Una vez canceladas las Fallas, la siguiente ocasión en que tenemos noticias del alcalde, pocos días después, es su anuncio de que las Fallas se celebrarían en julio. Entonces parecía una propuesta bastante razonable; si bien, personalmente, a mí me llamó mucho la atención que el alcalde sólo compareciera para ejercer ese peculiar rol de paladín de las Fallas.

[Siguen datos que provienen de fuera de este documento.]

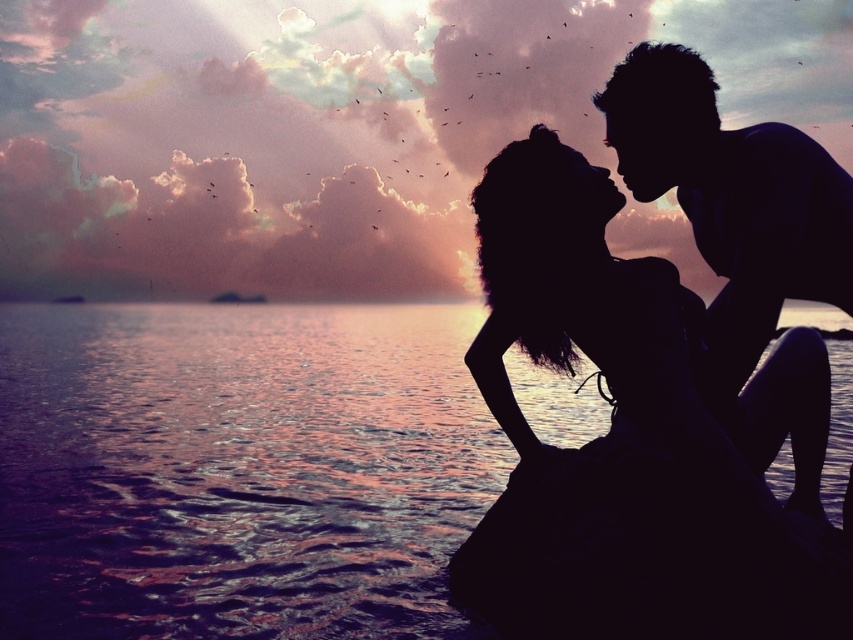
You are a photographer capturing this sunset scene. You want to focus on the point closer to the camera between the two points, point (775, 634) and point (671, 116). Which point should you adjust your camera to focus on?

You should focus on point (775, 634) because it is closer to the camera than point (671, 116).

You are a photographer trying to capture the couple in the sunset scene. The black matte dress at center and the silhouette man at upper right need to be in focus. If your camera has a depth of field that can sharply focus objects within 60 centimeters of each other, will both subjects be in focus?

The distance between the black matte dress at center and the silhouette man at upper right is 59.90 centimeters. Since this is within the 60 centimeter depth of field range, both subjects will be in focus.

You are a photographer planning to capture the sunset scene. You notice the reflective blue water at lower left and the silhouette man at upper right. Which object in the scene takes up more space in the photo?

The reflective blue water at lower left takes up more space in the photo because it is bigger than the silhouette man at upper right.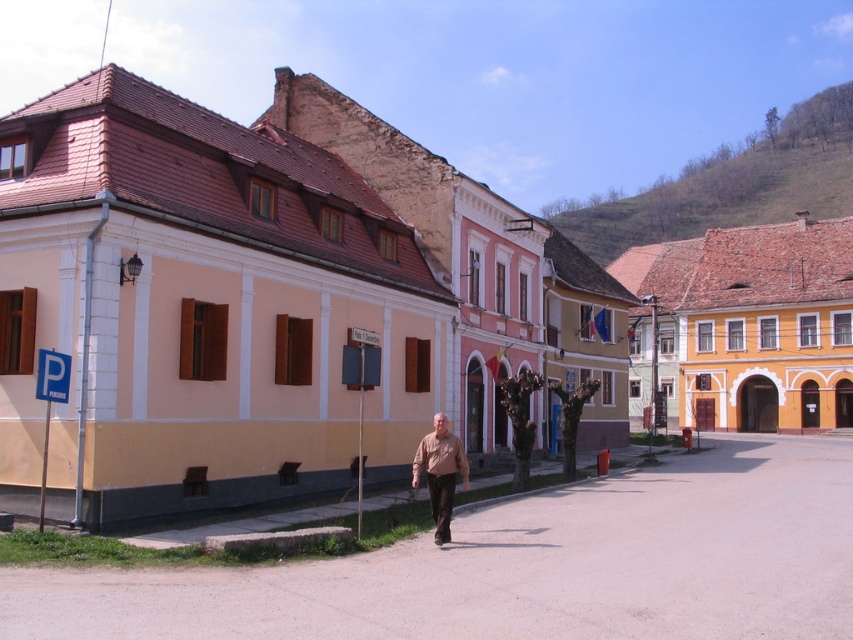
Who is more distant from viewer, (311, 365) or (445, 534)?

The point (311, 365) is behind.

You are a GUI agent. You are given a task and a screenshot of the screen. Output one action in this format:
    pyautogui.click(x=<x>, y=<y>)
    Task: Click on the matte pink building at center
    The height and width of the screenshot is (640, 853).
    Given the screenshot: What is the action you would take?
    pyautogui.click(x=258, y=298)

Where is `matte pink building at center`? This screenshot has width=853, height=640. matte pink building at center is located at coordinates (258, 298).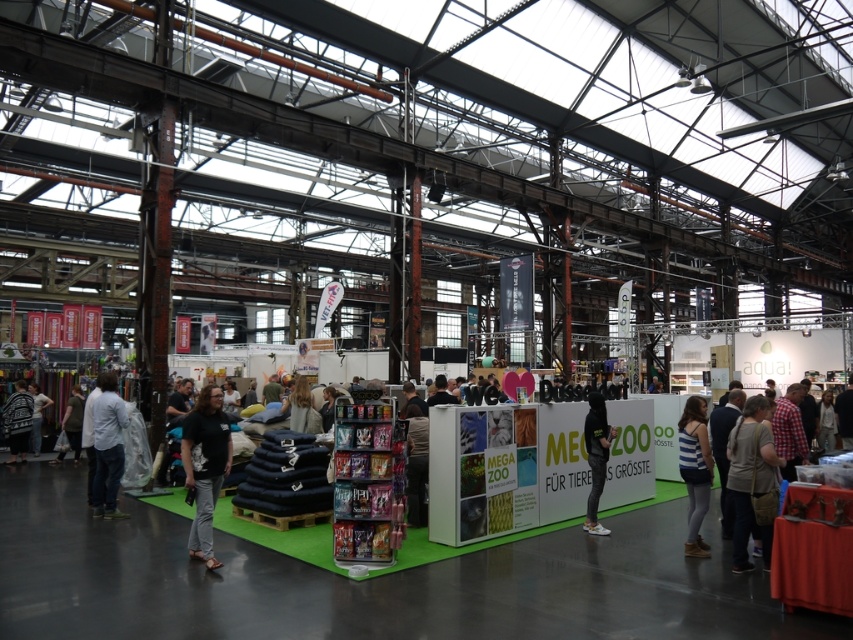
Locate an element on the screen. This screenshot has height=640, width=853. black cotton shirt at center is located at coordinates (206, 467).

Does black cotton shirt at center have a lesser width compared to blue striped tank top at center?

Incorrect, black cotton shirt at center's width is not less than blue striped tank top at center's.

Which is in front, point (213, 416) or point (695, 406)?

Point (213, 416) is in front.

Find the location of a particular element. This screenshot has height=640, width=853. black cotton shirt at center is located at coordinates (206, 467).

How much distance is there between black cotton shirt at center and light brown fabric bag at lower right?

black cotton shirt at center and light brown fabric bag at lower right are 5.87 meters apart.

Can you confirm if black cotton shirt at center is positioned to the left of light brown fabric bag at lower right?

Yes, black cotton shirt at center is to the left of light brown fabric bag at lower right.

Is point (204, 484) less distant than point (751, 451)?

No, it is not.

This screenshot has height=640, width=853. Find the location of `black cotton shirt at center`. black cotton shirt at center is located at coordinates (206, 467).

Which is more to the right, light brown fabric bag at lower right or black matte jacket at center?

light brown fabric bag at lower right

From the picture: Is light brown fabric bag at lower right smaller than black matte jacket at center?

Incorrect, light brown fabric bag at lower right is not smaller in size than black matte jacket at center.

Which is in front, point (743, 563) or point (601, 524)?

Point (743, 563) is more forward.

This screenshot has width=853, height=640. I want to click on light brown fabric bag at lower right, so click(x=749, y=472).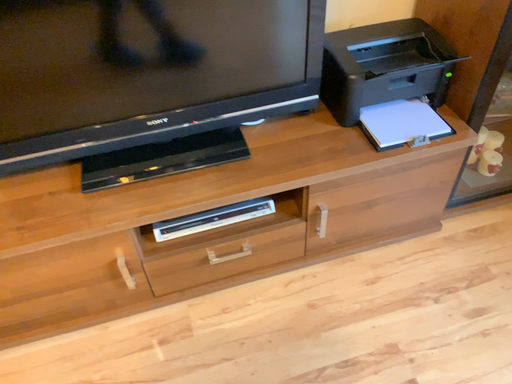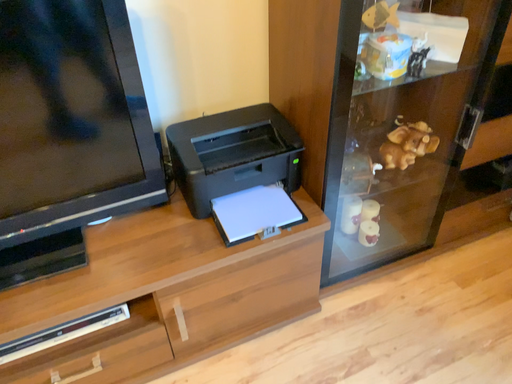
Question: How did the camera likely rotate when shooting the video?

Choices:
 (A) rotated downward
 (B) rotated upward

Answer: (B)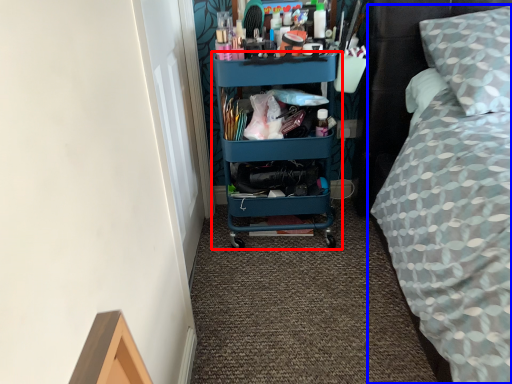
Question: Which point is closer to the camera, shelf (highlighted by a red box) or bed (highlighted by a blue box)?

Choices:
 (A) shelf
 (B) bed

Answer: (B)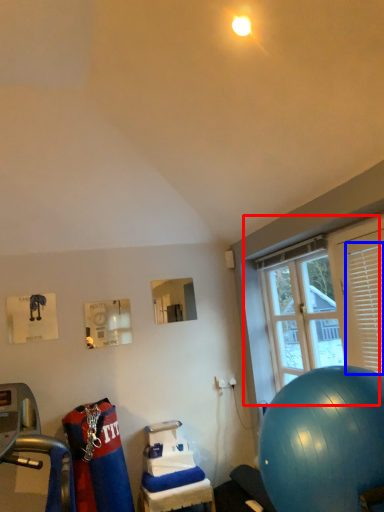
Question: Among these objects, which one is farthest to the camera, window (highlighted by a red box) or shutter (highlighted by a blue box)?

Choices:
 (A) window
 (B) shutter

Answer: (A)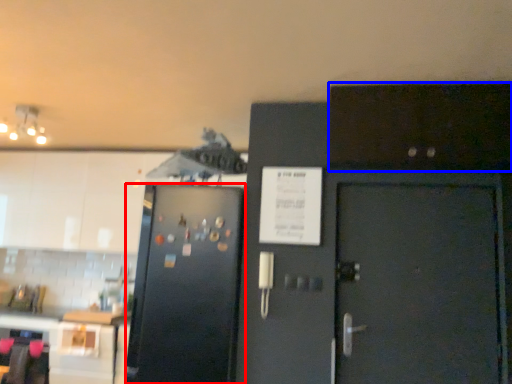
Question: Which of the following is the farthest to the observer, refrigerator (highlighted by a red box) or cabinetry (highlighted by a blue box)?

Choices:
 (A) refrigerator
 (B) cabinetry

Answer: (A)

Pero así hemos seguido las siguientes semanas, en las que el alcalde se ha difuminado totalmente ante esta crisis, por contraste con los alcaldes de otras ciudades, así como con el papel del president de la Generalitat, Ximo Puig.
Puig tiene las competencias de Sanidad a su cargo, pero esta crisis también necesita, además de gestión, liderazgos. Puig ha desempeñado también ese rol, al igual que alcaldes como los de Madrid o Barcelona; Ribó, en cambio, está desaparecido. Y sorprende que dicha desaparición llegue al punto de que las Fallas continúan oficialmente convocadas para mediados de julio, en un contexto en el que, por desgracia, está cada vez más claro que -salvo milagro- no va a ser así, porque la desescalada, incluso aunque no se produzcan nuevos brotes, será lenta, y será paulatina. Los espectáculos de masas y las fiestas populares, que congregan a grandes multitudes, están al final de una larga cola de actividades que se irán retomando poco poco.
Por mencionar tres eventos que se iban a celebrar en julio: no tendremos Tour de Francia, ni Juegos Olímpicos, ni fiestas de San Fermín. Parece improbable que las Fallas constituyan la excepción. No habrá Fallas en julio... Y probablemente, tampoco las haya en octubre, ante el riesgo de que se produzca una segunda ola de contagios en octubre. El alcalde haría bien en asumir esta realidad, y dedicarse de pleno a los muchos problemas que tienen sus conciudadanos, y los que se avecinan.